EMTA FORUM IN FRANKFURT
Thursday, April 26, 2018
Steigenberger Frankfurter Hof
Frankfurt am Main, Germany
3:30 p.m. Registration
4:00 p.m. Panel Discussion
Prospects for the Emerging Markets
Guy Stear (Societe Generale) – Moderator
David Hauner (Bank of America Merrill Lynch)
Nicolas Schlotthauer (DWS)
Henrik Gullberg (Nomura)
Christian Wildmann (Union Investment)
5:00 p.m. Cocktail Reception
Additional support provided by Bank of America Merrill Lynch, Nomura and Societe Generale.
Registration fee for EMTA Members: US$75 / US$695 for Non-members.
We regret that this event is not open to the media.
Frankfurt EMTA Panel Identifies Dollar, Rates and Elections as Key Factors to Monitor
“This event continues to get fuller than in prior years, it shows interest in EM has increased,” stated David Hauner (Bank of America Merrill Lynch) at the outset of EMTA’s Fifth Annual Forum in Frankfurt. The event was held on Thursday, April 26, 2018 and was sponsored by MarketAxess, with the additional support of Bank of America Merrill Lynch, Nomura and Societe Generale.
Guy Stear (Societe Generale) returned as the event’s moderator, leading off by asking speakers to identify the key themes in EM investment in 2018. For Hauner, the most important factors were global rates and the US dollar, energy and geopolitics (he expected oil to reach $80-85 by June), and the upcoming elections in some major emerging countries. Nicolas Schlotthauer (DWS) stressed the importance of Chinese growth, while Henrik Gullberg (Nomura) argued that Central Banks’ responses to increased oil prices would be crucial.
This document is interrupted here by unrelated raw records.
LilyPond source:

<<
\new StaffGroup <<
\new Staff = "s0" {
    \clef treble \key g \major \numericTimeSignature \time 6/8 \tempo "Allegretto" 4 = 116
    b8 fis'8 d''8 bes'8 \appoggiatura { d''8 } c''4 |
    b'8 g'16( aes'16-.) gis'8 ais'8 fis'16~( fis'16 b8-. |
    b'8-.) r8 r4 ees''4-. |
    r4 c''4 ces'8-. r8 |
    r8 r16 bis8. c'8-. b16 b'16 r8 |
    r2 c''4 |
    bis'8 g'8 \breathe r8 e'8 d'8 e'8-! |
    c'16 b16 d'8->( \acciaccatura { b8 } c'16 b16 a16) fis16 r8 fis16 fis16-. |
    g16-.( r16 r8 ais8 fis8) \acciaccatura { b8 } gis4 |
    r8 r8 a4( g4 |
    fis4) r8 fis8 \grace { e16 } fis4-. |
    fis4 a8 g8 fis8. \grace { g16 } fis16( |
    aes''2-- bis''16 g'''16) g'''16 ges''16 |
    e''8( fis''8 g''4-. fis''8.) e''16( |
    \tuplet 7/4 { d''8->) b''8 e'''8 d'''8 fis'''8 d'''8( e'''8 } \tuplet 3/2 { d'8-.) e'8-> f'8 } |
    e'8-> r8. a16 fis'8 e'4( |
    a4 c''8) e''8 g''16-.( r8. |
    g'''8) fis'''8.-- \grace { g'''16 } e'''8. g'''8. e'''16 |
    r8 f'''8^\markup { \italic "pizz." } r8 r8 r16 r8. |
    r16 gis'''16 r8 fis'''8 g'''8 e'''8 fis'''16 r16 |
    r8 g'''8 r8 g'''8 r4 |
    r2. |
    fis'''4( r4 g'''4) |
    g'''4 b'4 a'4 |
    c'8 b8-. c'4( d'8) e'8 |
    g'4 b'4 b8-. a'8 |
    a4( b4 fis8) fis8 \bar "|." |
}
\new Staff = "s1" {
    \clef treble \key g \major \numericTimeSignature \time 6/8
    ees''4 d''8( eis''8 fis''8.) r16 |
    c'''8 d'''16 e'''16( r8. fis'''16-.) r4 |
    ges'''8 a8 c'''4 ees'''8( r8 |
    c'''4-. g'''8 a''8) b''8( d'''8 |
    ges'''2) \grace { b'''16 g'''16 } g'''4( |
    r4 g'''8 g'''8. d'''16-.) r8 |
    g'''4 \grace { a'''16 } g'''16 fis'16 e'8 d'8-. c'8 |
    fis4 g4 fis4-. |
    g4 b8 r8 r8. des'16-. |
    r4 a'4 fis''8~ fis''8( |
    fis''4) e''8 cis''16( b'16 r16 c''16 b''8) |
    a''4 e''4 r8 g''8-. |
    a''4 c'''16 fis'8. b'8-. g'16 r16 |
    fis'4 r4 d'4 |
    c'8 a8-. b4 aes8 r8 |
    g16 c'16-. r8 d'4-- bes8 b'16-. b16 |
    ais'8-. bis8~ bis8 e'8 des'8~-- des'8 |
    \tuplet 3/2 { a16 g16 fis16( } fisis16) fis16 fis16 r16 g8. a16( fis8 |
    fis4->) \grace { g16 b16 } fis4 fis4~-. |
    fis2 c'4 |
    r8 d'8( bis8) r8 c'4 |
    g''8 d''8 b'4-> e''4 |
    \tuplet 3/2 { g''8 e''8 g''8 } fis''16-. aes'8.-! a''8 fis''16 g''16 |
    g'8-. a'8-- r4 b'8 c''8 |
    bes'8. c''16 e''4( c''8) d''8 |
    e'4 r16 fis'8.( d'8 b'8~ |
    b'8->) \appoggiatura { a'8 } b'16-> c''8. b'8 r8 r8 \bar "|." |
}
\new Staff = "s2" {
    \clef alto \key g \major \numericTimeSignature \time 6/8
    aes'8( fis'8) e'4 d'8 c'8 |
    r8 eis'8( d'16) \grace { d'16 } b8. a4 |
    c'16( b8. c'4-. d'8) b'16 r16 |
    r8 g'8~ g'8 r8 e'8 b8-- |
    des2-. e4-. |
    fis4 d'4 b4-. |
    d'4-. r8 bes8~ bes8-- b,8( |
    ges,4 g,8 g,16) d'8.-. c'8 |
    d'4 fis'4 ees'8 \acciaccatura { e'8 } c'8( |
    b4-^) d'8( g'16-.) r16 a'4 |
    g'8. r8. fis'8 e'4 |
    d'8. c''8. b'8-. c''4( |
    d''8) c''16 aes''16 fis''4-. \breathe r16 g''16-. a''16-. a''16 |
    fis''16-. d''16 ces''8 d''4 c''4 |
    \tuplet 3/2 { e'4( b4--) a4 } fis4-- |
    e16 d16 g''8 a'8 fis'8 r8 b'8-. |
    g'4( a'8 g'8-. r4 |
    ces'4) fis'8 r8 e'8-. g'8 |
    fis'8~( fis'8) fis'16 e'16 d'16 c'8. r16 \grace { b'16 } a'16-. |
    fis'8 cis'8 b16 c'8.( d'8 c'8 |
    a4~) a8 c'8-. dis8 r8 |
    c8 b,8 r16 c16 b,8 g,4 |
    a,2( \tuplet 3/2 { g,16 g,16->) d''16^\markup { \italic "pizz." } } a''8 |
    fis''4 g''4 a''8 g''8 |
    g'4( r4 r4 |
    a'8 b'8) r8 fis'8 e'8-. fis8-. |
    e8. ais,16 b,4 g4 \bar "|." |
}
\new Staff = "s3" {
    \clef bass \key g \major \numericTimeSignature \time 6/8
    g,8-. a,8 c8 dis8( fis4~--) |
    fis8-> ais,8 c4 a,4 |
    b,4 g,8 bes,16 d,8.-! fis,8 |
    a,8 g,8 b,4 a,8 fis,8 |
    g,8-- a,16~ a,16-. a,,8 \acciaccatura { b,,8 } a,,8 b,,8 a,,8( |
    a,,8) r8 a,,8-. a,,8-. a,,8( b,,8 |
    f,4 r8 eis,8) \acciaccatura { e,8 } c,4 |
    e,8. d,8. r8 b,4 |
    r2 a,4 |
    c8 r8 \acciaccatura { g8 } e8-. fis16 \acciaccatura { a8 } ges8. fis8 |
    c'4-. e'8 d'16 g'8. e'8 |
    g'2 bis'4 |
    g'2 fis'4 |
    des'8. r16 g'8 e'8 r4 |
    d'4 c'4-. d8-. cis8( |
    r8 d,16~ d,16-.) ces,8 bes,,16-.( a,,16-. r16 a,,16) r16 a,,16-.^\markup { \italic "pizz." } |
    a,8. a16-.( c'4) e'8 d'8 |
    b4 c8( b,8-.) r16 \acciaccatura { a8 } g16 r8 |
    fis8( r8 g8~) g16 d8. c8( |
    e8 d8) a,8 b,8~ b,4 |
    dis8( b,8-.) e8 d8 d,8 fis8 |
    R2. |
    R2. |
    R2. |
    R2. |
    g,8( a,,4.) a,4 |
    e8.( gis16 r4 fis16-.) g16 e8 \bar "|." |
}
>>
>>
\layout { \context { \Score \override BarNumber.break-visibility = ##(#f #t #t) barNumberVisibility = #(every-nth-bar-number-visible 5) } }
Finally, Christian Wildmann (Union Investment) saw the dollar, euro and RMB exchange rates as pivotal; he would also be monitoring EM flows when Central Banks in Europe, Japan and China adopted less accommodative policies.
The resilience of EM in the face of increasing US rates was discussed. Hauner attributed continued EM strength to the dollar’s weakness for most of the past year, and believed that recent dollar strength would prove a temporary phenomenon. His forecast for EM sovereign (2.5%) and EM local bond returns (4.5%) were “not terribly exciting, consensus forecasts,” and he was not concerned by a short-term EM sell-off. Gullberg argued that solid growth overall had mitigated EM sensitivity to US monetary policy.
Schlotthauer was sanguine that the threat of trade wars would also not de-rail EM performance. “We do not see trade wars as a base case, but one can only guesstimate the probability of this risk” Other panelists agreed. In Hauner’s view, Trump’s m.o. was to create noise, wait for a concession and then take a quick victory. “We don’t think he wants a lot of unresolved fights…NAFTA should be resolved by summer because of the US midterms, and China wants to find some common ground with the US,” he reasoned. Wildmann ventured that Mexico and China were reacting rationally, with President Xi being quite clever, in their responses to Trump. The US president’s tirades against other DM countries was not weakening the potential for a strong and united US-European stance.
The importance of selecting active managers in EM investment was highlighted by panelists. Hauner noted that a study of ETF performance revealed that active managers had historically outperformed indexed funds in a rising US rate environment. Increased oil prices, elections and the USD fx rate would all effect EM countries differently, thus making the case for active managers. Schlotthauer affirmed that the growth of the EM universe over the past two decades to include a much higher number of countries-- with a wide range of ratings and maturities-- gave EM portfolio managers, “a much more varied range of opportunities.”
Picking up on the theme of the expanded EM universe, Wildmann affirmed that with frontier market expansion, “you need to increase your team, and dig deeper into the single B credit space.” The desire by clients for more diversified portfolios posed a challenge for managers, who needed to create “smarter products,” and needed more staff to analyze more illiquid debt.
Following his emphasis on global themes, Stear steered the panel through select credits. Wildmann explained that general bullishness on Russia, including crossover inflows, earlier in the year, had led to a strong sell-off as the US adopted stronger sanctions on April 6. While he thought assets might have over-corrected, and pockets of value likely existed, possible further noise in the run up to the US midterms made Russian debt vulnerable to further downside. “Selection is key; one needs to be quite cautious in Russian corporates,” he concluded.
Hauner concurred that there was still likely to be additional crossover selling, and further downside risk. “However, at the end of the day, fundamentals will prevail in Russia, especially for those firms not affected by sanctions.”
Views on South Africa diverged. Schlotthauer questioned whether President Ramaphosa would be able to deliver reforms, “and so far there is not too much clarity.” Gullberg argued that moves at South African SOE boards to root out corruption were notable, and this could lead to strong growth in a country where SOEs played an important role in the economy. “Business confidence and consumer confidence are booming,” he added.